After that, the overpayments increased with each county-wide salary increase. Last year the maximum salary was more than $46,584. The county attorney made $60,688.

Leeper says the maximum annual salary is a combination of state and county funds. He says each year the state sends a letter with a formula for the salary. Leeper says the letter has only been sent to the county attorneys office, not to the people cutting the checks.  

"I believe they should have sent that to the finance officer at least, and also the county judge and fiscal court members of the county should be made aware of it. I think with more than one person being responsible to look at it, I believe it would have been caught," Leeper said.

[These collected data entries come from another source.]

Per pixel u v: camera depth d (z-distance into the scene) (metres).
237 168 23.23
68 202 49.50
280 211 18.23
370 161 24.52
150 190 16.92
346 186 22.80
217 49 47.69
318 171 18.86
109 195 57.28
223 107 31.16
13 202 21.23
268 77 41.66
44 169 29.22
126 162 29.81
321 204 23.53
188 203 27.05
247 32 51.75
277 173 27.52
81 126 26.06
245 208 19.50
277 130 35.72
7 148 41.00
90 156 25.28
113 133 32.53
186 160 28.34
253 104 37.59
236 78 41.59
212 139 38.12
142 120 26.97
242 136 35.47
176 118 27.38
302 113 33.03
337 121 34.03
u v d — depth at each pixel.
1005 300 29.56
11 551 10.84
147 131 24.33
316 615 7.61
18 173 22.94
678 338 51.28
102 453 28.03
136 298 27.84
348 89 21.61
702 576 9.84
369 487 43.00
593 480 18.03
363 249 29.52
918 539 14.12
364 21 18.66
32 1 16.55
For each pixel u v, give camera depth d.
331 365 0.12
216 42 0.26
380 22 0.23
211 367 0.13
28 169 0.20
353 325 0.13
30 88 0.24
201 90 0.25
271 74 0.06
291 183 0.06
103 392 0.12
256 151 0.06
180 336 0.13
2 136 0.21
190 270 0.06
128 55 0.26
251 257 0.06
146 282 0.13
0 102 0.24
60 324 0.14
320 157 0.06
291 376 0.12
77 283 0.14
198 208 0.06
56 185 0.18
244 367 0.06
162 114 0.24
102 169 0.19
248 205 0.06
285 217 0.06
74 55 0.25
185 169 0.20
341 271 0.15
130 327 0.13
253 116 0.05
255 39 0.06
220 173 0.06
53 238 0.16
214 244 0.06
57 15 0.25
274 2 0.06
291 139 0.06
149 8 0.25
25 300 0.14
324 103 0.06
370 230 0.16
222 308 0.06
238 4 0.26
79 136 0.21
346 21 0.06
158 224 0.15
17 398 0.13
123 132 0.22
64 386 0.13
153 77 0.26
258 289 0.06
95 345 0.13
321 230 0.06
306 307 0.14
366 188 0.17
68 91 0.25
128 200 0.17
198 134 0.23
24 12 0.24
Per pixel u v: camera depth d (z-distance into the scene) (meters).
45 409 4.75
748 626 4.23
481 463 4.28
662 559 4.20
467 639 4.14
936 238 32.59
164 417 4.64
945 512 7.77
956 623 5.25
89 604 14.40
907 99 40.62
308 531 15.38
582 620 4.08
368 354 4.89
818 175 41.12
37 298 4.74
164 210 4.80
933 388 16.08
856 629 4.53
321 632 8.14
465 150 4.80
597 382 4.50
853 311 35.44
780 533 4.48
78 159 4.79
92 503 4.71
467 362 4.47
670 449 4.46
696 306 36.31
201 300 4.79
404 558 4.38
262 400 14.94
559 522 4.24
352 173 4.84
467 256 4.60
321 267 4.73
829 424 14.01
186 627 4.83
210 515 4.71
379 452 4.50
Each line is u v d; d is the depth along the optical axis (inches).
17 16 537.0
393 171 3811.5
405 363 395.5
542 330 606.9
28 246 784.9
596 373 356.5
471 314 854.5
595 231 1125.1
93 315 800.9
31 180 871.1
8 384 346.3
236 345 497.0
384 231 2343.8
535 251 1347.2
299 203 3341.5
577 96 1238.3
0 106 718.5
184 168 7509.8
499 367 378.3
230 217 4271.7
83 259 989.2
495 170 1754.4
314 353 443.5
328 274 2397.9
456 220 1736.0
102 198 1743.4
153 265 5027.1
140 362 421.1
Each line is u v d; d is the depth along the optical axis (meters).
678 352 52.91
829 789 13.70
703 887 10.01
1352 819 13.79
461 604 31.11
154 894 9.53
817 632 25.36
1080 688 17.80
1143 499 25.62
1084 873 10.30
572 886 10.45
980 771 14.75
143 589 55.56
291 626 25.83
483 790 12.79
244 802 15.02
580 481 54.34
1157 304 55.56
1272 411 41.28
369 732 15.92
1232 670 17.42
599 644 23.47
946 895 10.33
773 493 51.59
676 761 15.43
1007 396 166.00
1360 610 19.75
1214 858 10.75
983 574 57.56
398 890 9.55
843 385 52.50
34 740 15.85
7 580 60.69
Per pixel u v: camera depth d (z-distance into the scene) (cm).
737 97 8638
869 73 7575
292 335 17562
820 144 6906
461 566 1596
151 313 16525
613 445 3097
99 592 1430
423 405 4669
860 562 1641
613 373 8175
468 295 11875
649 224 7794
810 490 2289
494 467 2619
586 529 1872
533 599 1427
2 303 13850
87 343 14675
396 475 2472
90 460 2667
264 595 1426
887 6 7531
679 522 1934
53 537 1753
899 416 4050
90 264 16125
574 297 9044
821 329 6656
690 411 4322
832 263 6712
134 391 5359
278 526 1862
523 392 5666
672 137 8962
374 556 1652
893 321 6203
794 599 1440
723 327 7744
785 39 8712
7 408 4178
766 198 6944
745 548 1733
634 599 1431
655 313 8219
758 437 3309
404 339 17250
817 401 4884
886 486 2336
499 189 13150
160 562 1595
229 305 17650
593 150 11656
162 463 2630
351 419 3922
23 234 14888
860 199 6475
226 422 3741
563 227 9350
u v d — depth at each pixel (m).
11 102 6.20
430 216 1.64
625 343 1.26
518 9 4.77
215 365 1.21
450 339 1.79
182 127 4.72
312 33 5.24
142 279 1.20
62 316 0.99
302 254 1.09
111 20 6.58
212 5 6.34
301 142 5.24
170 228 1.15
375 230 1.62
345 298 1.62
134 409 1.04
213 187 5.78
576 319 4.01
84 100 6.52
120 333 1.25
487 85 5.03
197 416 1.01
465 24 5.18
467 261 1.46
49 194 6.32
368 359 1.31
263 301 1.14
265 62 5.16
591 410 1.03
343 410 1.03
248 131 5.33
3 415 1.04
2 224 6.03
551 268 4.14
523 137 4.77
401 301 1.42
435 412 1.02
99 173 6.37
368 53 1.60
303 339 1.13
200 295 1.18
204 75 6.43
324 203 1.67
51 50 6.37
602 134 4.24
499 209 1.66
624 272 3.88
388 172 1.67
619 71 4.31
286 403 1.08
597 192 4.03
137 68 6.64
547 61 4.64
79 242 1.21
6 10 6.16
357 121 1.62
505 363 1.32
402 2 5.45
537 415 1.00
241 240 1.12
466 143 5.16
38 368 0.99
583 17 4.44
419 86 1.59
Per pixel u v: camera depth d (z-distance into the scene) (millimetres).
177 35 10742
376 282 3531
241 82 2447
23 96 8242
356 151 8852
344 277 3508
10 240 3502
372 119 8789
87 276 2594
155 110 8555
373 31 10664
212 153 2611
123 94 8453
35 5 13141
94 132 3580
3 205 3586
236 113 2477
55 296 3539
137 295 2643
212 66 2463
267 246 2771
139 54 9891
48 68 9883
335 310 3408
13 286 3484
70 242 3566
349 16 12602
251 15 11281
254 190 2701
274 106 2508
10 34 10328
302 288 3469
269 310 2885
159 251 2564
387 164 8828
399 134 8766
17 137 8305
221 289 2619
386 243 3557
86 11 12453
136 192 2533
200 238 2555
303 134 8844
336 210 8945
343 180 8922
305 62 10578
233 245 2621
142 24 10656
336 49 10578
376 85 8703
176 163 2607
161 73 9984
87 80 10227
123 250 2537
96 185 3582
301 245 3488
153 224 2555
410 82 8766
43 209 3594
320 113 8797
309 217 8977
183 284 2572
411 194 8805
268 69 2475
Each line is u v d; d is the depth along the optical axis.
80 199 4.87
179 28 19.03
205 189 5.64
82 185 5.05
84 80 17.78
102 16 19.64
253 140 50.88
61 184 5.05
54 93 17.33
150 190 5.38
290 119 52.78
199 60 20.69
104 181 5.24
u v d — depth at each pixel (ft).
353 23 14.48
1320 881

Leeper says he is working to get to the bottom of the issue and how figure out how county attorneys should repay. He says all the county attorneys in this time frame are cooperating. Dan Boaz was the incoming county attorney when miscalculations first started.

"Sometimes mistakes are made and, by all means, it's not the end of the world or anything like that," Boaz said. "And if it needs to be repaid, it will be repaid."

Leeper says he talked to the state's attorney general and suggested the letter with the salary equation is also sent to his office, because he's worried this is happening in other counties in the state. 
The state's attorney general has agreed to start sending the letters with the salary equation to more than one county office. 

The attorneys' accountants are looking over the numbers with the county to determine what exactly they owe. Then they'll come up with a payment plan.